Reassuring Vaccine-Hesitant Healthcare Workers
COVID-19 shots stood on the shoulders of giants
A common misperception that has led to vaccine hesitancy in healthcare workers and the public is the COVID-19 vaccines were produced with undue haste, seemingly coming out of nowhere to respond to the pandemic. The extensive scientific work with many other viruses that enabled the rapid development of the pandemic vaccines often is left out of the equation.

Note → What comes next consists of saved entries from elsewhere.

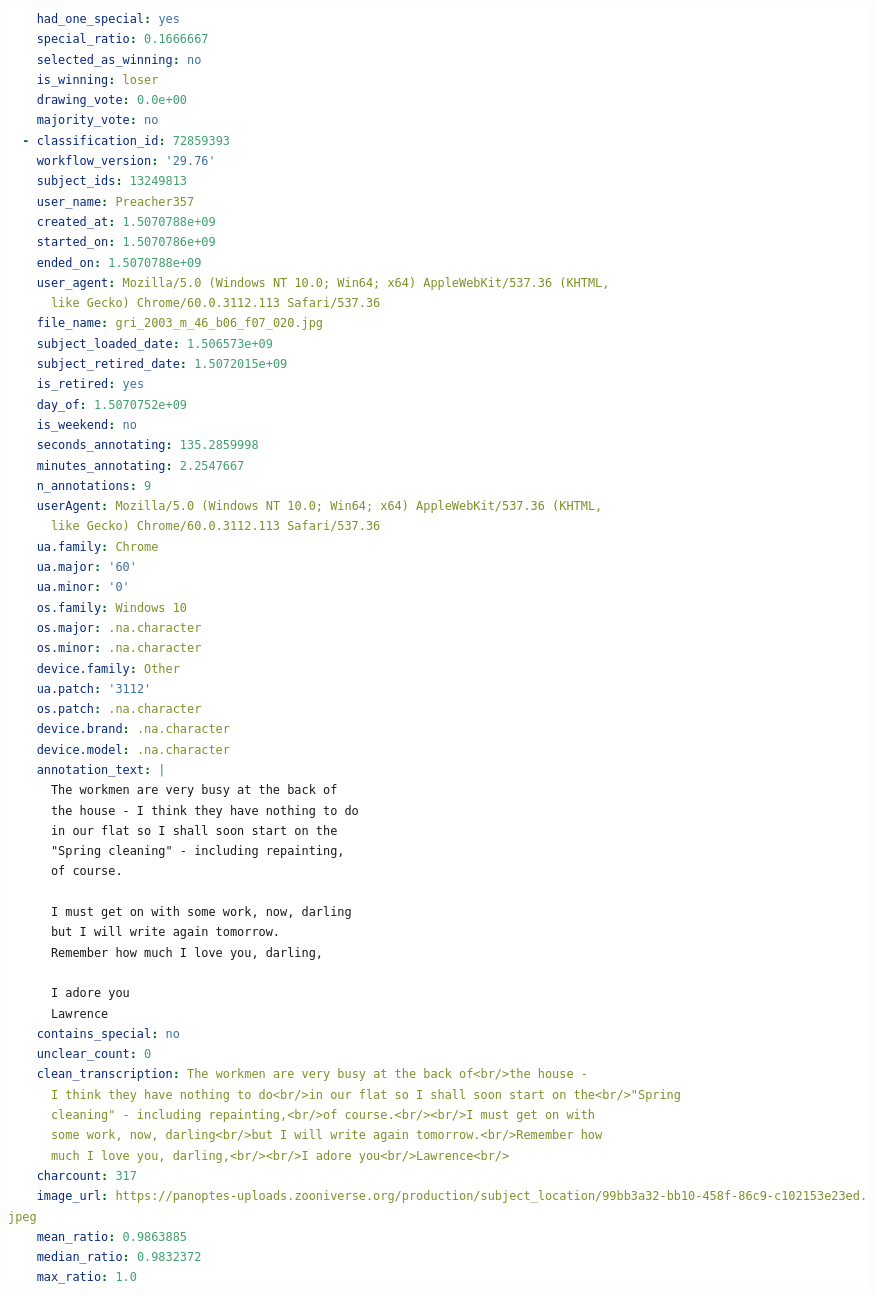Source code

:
 ```yaml
    had_one_special: yes
    special_ratio: 0.1666667
    selected_as_winning: no
    is_winning: loser
    drawing_vote: 0.0e+00
    majority_vote: no
  - classification_id: 72859393
    workflow_version: '29.76'
    subject_ids: 13249813
    user_name: Preacher357
    created_at: 1.5070788e+09
    started_on: 1.5070786e+09
    ended_on: 1.5070788e+09
    user_agent: Mozilla/5.0 (Windows NT 10.0; Win64; x64) AppleWebKit/537.36 (KHTML,
      like Gecko) Chrome/60.0.3112.113 Safari/537.36
    file_name: gri_2003_m_46_b06_f07_020.jpg
    subject_loaded_date: 1.506573e+09
    subject_retired_date: 1.5072015e+09
    is_retired: yes
    day_of: 1.5070752e+09
    is_weekend: no
    seconds_annotating: 135.2859998
    minutes_annotating: 2.2547667
    n_annotations: 9
    userAgent: Mozilla/5.0 (Windows NT 10.0; Win64; x64) AppleWebKit/537.36 (KHTML,
      like Gecko) Chrome/60.0.3112.113 Safari/537.36
    ua.family: Chrome
    ua.major: '60'
    ua.minor: '0'
    os.family: Windows 10
    os.major: .na.character
    os.minor: .na.character
    device.family: Other
    ua.patch: '3112'
    os.patch: .na.character
    device.brand: .na.character
    device.model: .na.character
    annotation_text: |
      The workmen are very busy at the back of
      the house - I think they have nothing to do
      in our flat so I shall soon start on the
      "Spring cleaning" - including repainting,
      of course.

      I must get on with some work, now, darling
      but I will write again tomorrow.
      Remember how much I love you, darling,

      I adore you
      Lawrence
    contains_special: no
    unclear_count: 0
    clean_transcription: The workmen are very busy at the back of<br/>the house -
      I think they have nothing to do<br/>in our flat so I shall soon start on the<br/>"Spring
      cleaning" - including repainting,<br/>of course.<br/><br/>I must get on with
      some work, now, darling<br/>but I will write again tomorrow.<br/>Remember how
      much I love you, darling,<br/><br/>I adore you<br/>Lawrence<br/>
    charcount: 317
    image_url: https://panoptes-uploads.zooniverse.org/production/subject_location/99bb3a32-bb10-458f-86c9-c102153e23ed.jpeg
    mean_ratio: 0.9863885
    median_ratio: 0.9832372
    max_ratio: 1.0
```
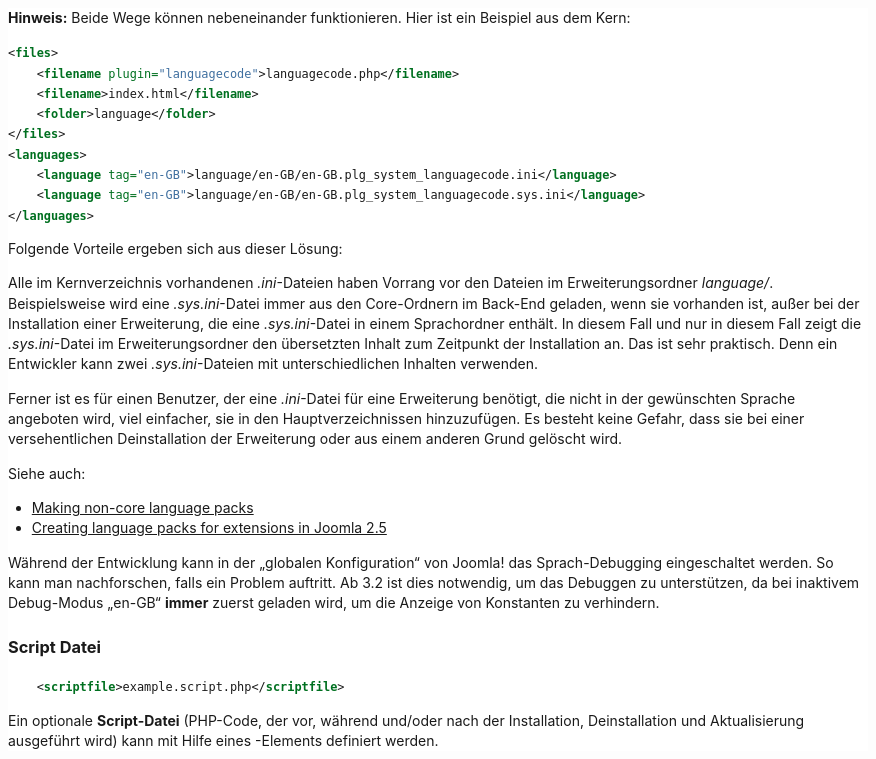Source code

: **Hinweis:** Beide Wege können nebeneinander funktionieren. Hier ist ein
Beispiel aus dem Kern:

```xml
<files>
	<filename plugin="languagecode">languagecode.php</filename>
	<filename>index.html</filename>
	<folder>language</folder>
</files>
<languages>
	<language tag="en-GB">language/en-GB/en-GB.plg_system_languagecode.ini</language>
	<language tag="en-GB">language/en-GB/en-GB.plg_system_languagecode.sys.ini</language>
</languages>
```

Folgende Vorteile ergeben sich aus dieser Lösung:

Alle im Kernverzeichnis vorhandenen *.ini*-Dateien haben Vorrang vor den
Dateien im Erweiterungsordner *language/*. Beispielsweise wird eine
*.sys.ini*-Datei immer aus den Core-Ordnern im Back-End geladen, wenn
sie vorhanden ist, außer bei der Installation einer Erweiterung, die
eine *.sys.ini*-Datei in einem Sprachordner enthält. In diesem Fall und
nur in diesem Fall zeigt die *.sys.ini*-Datei im Erweiterungsordner den
übersetzten Inhalt zum Zeitpunkt der Installation an. Das ist sehr
praktisch. Denn ein Entwickler kann zwei *.sys.ini*-Dateien mit
unterschiedlichen Inhalten verwenden.

Ferner ist es für einen Benutzer, der eine *.ini*-Datei für eine
Erweiterung benötigt, die nicht in der gewünschten Sprache angeboten
wird, viel einfacher, sie in den Hauptverzeichnissen hinzuzufügen. Es
besteht keine Gefahr, dass sie bei einer versehentlichen Deinstallation
der Erweiterung oder aus einem anderen Grund gelöscht wird.

Siehe auch:

- [Making non-core language
  packs](https://docs.joomla.org/J2.5:Making_non-core_language_packs "Special:MyLanguage/J2.5:Making non-core language packs")
- [Creating language packs for extensions in Joomla
  2.5](https://docs.joomla.org/Creating_language_packs_for_extensions_in_Joomla_2.5 "Special:MyLanguage/Creating language packs for extensions in Joomla 2.5")

Während der Entwicklung kann in der „globalen Konfiguration“ von Joomla!
das Sprach-Debugging eingeschaltet werden. So kann man nachforschen,
falls ein Problem auftritt. Ab 3.2 ist dies notwendig, um das Debuggen
zu unterstützen, da bei inaktivem Debug-Modus „en-GB“ **immer** zuerst
geladen wird, um die Anzeige von Konstanten zu verhindern.

### Script Datei

```xml
    <scriptfile>example.script.php</scriptfile>
```

Ein optionale **Script-Datei** (PHP-Code, der vor, während und/oder nach
der Installation, Deinstallation und Aktualisierung ausgeführt wird)
kann mit Hilfe eines -Elements definiert werden.

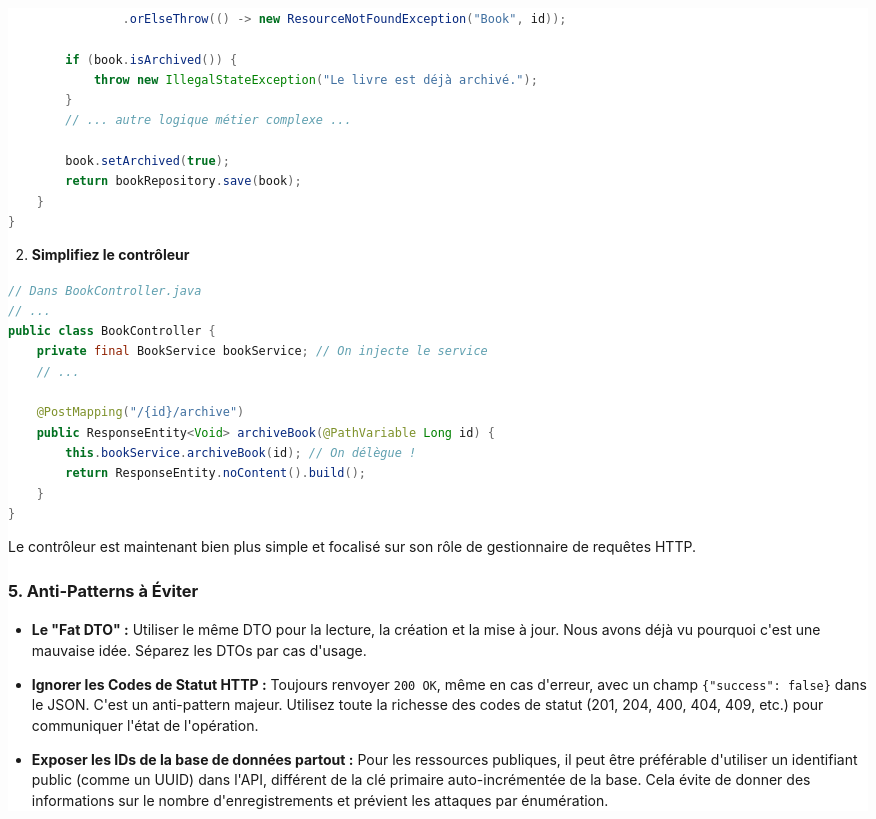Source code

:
 ```java
                .orElseThrow(() -> new ResourceNotFoundException("Book", id));

        if (book.isArchived()) {
            throw new IllegalStateException("Le livre est déjà archivé.");
        }
        // ... autre logique métier complexe ...

        book.setArchived(true);
        return bookRepository.save(book);
    }
}
```

2. **Simplifiez le contrôleur**

```java
// Dans BookController.java
// ...
public class BookController {
    private final BookService bookService; // On injecte le service
    // ...

    @PostMapping("/{id}/archive")
    public ResponseEntity<Void> archiveBook(@PathVariable Long id) {
        this.bookService.archiveBook(id); // On délègue !
        return ResponseEntity.noContent().build();
    }
}
```

Le contrôleur est maintenant bien plus simple et focalisé sur son rôle de gestionnaire de requêtes HTTP.

</procedure>

### 5. Anti-Patterns à Éviter

- **Le "Fat DTO" :** Utiliser le même DTO pour la lecture, la création et la mise à jour. Nous avons déjà vu pourquoi
  c'est une mauvaise idée. Séparez les DTOs par cas d'usage.

- **Ignorer les Codes de Statut HTTP :** Toujours renvoyer `200 OK`, même en cas d'erreur, avec un champ
  `{"success": false}` dans le JSON. C'est un anti-pattern majeur. Utilisez toute la richesse des codes de statut (201,
  204, 400, 404, 409, etc.) pour communiquer l'état de l'opération.

- **Exposer les IDs de la base de données partout :** Pour les ressources publiques, il peut être préférable d'utiliser
  un identifiant public (comme un UUID) dans l'API, différent de la clé primaire auto-incrémentée de la base. Cela évite
  de donner des informations sur le nombre d'enregistrements et prévient les attaques par énumération.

“The various vaccines present the spike protein to the immune systems in different way but with a common purpose: triggering the immune system to produce antibodies that neutralize the virus as soon as it is encountered, thereby preventing or limiting the infection,” two research scientists explained in an article. “Decades of work, first on the corresponding HIV spike protein and then its counterparts from other viruses, including SARS, MERS, and seasonal coronaviruses, showed how best to design and produce the SARS-CoV-2 version.”1
When people who are vaccine-hesitant cite this concern, it is important to remind them of the large clinical trials and the strong foundation of research that enabled a safe vaccine to be produced, Christienne Alexander, MD, associate professor at Florida State University College of Medicine, said at a recent webinar.
“Tens of thousands of people [were immunized or given placebo] before the vaccine was even authorized for emergency use,” she said. “All of those people had to pass through the various phases of trials in order for the vaccines to reach emergency use authorization by the FDA.”2
It is trickier to explain the connection of ongoing research to a vaccine for a novel virus, but Alexander told the vaccine-hesitant “they’ve been working on variations of this for coronavirus, and various other viruses for years.”
Of course, in the absence of a pandemic, there was no need to develop such a vaccine, but it was credit to ongoing research that it could happen so quickly.
“People [also] have to realize that when there’s a global pandemic, everything gets put on hold,” Alexander explained. “This becomes the primary focus. This vaccine became the primary focus for everyone globally. When we talk about ‘Well, why was it taking so long beforehand?’ Well, because we were working on other things, other things were more important, but this [vaccine] became the most important thing for the health of the world.”
To the inevitable protestation of not wanting to be a “guinea pig,” Alexander sometimes tells the vaccine-hesitant, “Well, I’ve gotten it and many [other] healthcare workers have received it. If anybody’s been a guinea pig, we were, as we went first. You can talk about it in lots of different ways so that the people that you’re talking to have a better understanding of the [vaccine] process.”
REFERENCES
- Moore JP, Wilson IA. Decades of basic research paved the way for today’s ‘warp speed’ Covid-19 vaccines. Stat. Jan. 5, 2021.
- Newswise. How to win over vaccine skeptics: Live expert panel for May 20, 2021.